> [Objectif 1] Recopiez à l'identique les lignes du listing, en commençant par celle qui contient « pose: elev=238.6 azim=264.6 » et en terminant par celle qui contient « Dot at: (205, 265) », ces deux lignes comprises.

Fil d'Ariane
Une affiche rappelle la campagne de dons sollicitée en 1917 auprès des habitant-e-s de Montreuil pour venir au secours de la population russe frappée par une famine d’une virulence extrême. Au-delà de ce clin d’œil aux visiteur-se-s de sa municipalité, le Musée de l’Histoire Vivante réunit ici des documents susceptibles d’intéresser aussi bien le public amoureux des relations franco-russes, que féru de ce qui accompagne les grands bouleversements de nos sociétés.
Il attirera aussi celles et ceux qui entendent cerner le rôle des femmes dans le processus politique. « Les femmes ne sont généralement pas reconnues pour le rôle qu’elles ont exercé dans les luttes. Michelle Perrot a très bien analysé ce phénomène dans son remarquable ouvrage « Les femmes ou les silences de l’histoire » estime Véronique Fau-Vicenti qui, sur ce volet, a bénéficié de l’aide de Sophie Coeuré ( historienne française spécialisée dans l'histoire des représentations de la Russie et de l’URSS en Occident aux XIXᵉ et XXᵉ siècles et dans l'histoire du communisme NDLR) .
La co-commissaire est une spécialiste du 19ème siècle. Aussi s’est-elle tout naturellement attachée, dans l’exposition, à illustrer la filiation des révolutions de février et d’octobre 1917 en Russie avec la Révolution Française, puis avec la Commune. « Louise Michel était une grande admiratrice des nihilistes russes ». Quant à Karl Marx, il avait rédigé, dès 1871, « La guerre civile en France », ouvrage largement nourri des écrits de Benoit Malon depuis son exil en Suisse, comme il est rappelé ici. Quant à Lénine, il écrivait en 1908 que « malgré toutes ses fautes, la Commune est le modèle le plus grandiose du plus grandiose mouvement prolétarien du 19ème siècle».
Des Unes de la presse (de l’Excelsior, de l’Humanité, du Canard Enchaîné, du Réveil, etc) des gravures, des affiches attestent de l’inspiration suscitée par la France et son histoire républicaine, auprès de ses lointains voisins. Et des dessinateurs comme ceux qui officient pour « L’Assiette au beurre » n’y vont pas avec le dos du sabre pour laisser entendre que la couronne impériale de « Nicolas le sanglant » est en train de vaciller.

> [Données d'entrée]
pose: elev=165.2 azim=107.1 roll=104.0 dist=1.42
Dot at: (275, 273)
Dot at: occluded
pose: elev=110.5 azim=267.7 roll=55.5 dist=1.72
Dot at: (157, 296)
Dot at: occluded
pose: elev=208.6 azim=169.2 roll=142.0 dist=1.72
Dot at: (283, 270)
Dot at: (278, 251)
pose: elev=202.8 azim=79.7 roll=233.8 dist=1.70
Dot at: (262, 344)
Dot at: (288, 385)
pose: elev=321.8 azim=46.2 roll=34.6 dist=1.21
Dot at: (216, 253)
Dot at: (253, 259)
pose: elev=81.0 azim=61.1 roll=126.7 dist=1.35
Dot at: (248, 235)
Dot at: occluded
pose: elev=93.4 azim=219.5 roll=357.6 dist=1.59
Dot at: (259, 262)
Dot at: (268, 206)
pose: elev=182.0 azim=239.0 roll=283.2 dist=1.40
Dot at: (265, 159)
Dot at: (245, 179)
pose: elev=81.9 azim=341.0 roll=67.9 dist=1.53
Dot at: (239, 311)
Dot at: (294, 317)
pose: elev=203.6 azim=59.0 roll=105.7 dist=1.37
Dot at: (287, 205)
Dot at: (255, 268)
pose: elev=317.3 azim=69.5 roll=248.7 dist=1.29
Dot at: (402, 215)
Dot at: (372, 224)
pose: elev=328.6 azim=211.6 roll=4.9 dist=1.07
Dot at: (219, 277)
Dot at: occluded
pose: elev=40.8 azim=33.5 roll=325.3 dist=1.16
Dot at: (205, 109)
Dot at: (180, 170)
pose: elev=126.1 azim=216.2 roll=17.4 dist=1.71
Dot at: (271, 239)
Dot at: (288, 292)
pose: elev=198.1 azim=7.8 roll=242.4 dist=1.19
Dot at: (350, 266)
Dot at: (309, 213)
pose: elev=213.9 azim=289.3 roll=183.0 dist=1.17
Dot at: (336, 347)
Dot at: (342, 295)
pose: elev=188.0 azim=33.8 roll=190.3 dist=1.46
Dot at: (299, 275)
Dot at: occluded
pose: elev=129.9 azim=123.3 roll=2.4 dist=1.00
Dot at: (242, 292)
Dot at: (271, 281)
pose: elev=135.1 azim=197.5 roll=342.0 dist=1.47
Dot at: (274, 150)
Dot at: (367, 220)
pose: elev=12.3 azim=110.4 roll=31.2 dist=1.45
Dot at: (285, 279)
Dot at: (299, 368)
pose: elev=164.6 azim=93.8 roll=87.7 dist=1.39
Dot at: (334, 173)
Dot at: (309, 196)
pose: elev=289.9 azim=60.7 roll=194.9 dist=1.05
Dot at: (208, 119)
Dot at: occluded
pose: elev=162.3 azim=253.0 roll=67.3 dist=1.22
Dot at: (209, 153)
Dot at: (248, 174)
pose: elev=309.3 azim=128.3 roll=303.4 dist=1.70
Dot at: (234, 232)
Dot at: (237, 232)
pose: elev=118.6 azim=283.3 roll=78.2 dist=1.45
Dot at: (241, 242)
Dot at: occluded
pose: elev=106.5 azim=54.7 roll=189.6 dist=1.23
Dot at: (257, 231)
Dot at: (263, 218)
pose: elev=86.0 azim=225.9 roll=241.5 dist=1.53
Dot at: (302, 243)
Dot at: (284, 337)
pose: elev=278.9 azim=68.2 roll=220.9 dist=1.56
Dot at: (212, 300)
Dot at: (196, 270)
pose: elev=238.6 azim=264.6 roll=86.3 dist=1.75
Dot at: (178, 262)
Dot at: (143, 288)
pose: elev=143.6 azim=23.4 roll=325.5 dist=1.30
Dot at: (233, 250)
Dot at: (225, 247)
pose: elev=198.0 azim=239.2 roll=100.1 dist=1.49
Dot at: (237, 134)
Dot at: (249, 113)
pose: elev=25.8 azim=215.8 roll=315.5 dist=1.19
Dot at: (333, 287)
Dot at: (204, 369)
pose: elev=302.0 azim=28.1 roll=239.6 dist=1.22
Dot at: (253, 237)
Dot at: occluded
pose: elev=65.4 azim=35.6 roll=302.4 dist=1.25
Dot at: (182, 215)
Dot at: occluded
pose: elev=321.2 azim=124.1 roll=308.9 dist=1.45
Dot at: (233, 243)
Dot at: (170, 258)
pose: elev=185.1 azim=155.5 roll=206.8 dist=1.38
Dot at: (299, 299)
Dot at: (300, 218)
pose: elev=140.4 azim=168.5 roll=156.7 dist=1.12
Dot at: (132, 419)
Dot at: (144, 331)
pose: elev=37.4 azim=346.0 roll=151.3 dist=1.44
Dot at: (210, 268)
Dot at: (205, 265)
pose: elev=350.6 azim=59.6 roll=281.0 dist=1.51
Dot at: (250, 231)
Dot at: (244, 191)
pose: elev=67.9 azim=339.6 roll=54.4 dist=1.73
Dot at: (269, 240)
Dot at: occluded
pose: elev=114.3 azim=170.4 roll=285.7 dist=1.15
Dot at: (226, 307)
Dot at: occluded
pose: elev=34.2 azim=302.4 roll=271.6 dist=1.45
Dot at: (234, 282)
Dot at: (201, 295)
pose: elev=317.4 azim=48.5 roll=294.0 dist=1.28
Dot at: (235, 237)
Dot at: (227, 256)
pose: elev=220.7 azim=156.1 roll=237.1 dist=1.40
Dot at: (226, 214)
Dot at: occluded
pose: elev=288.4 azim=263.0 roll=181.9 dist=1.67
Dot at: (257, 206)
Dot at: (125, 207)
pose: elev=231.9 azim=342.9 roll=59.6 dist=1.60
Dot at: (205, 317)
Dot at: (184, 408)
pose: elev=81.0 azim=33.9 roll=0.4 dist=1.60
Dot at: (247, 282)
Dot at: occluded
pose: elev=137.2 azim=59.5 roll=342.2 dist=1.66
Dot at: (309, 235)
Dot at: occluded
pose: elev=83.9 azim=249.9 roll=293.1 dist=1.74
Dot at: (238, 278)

> [Objectif 2] D'après l'extrait fourni, en quelle année Lénine a-t-il écrit que la Commune était le modèle le plus grandiose du mouvement prolétarien du 19e siècle ?

> [Réponse finale 1]
pose: elev=238.6 azim=264.6 roll=86.3 dist=1.75
Dot at: (178, 262)
Dot at: (143, 288)
pose: elev=143.6 azim=23.4 roll=325.5 dist=1.30
Dot at: (233, 250)
Dot at: (225, 247)
pose: elev=198.0 azim=239.2 roll=100.1 dist=1.49
Dot at: (237, 134)
Dot at: (249, 113)
pose: elev=25.8 azim=215.8 roll=315.5 dist=1.19
Dot at: (333, 287)
Dot at: (204, 369)
pose: elev=302.0 azim=28.1 roll=239.6 dist=1.22
Dot at: (253, 237)
Dot at: occluded
pose: elev=65.4 azim=35.6 roll=302.4 dist=1.25
Dot at: (182, 215)
Dot at: occluded
pose: elev=321.2 azim=124.1 roll=308.9 dist=1.45
Dot at: (233, 243)
Dot at: (170, 258)
pose: elev=185.1 azim=155.5 roll=206.8 dist=1.38
Dot at: (299, 299)
Dot at: (300, 218)
pose: elev=140.4 azim=168.5 roll=156.7 dist=1.12
Dot at: (132, 419)
Dot at: (144, 331)
pose: elev=37.4 azim=346.0 roll=151.3 dist=1.44
Dot at: (210, 268)
Dot at: (205, 265)

> [Réponse finale 2] En 1908.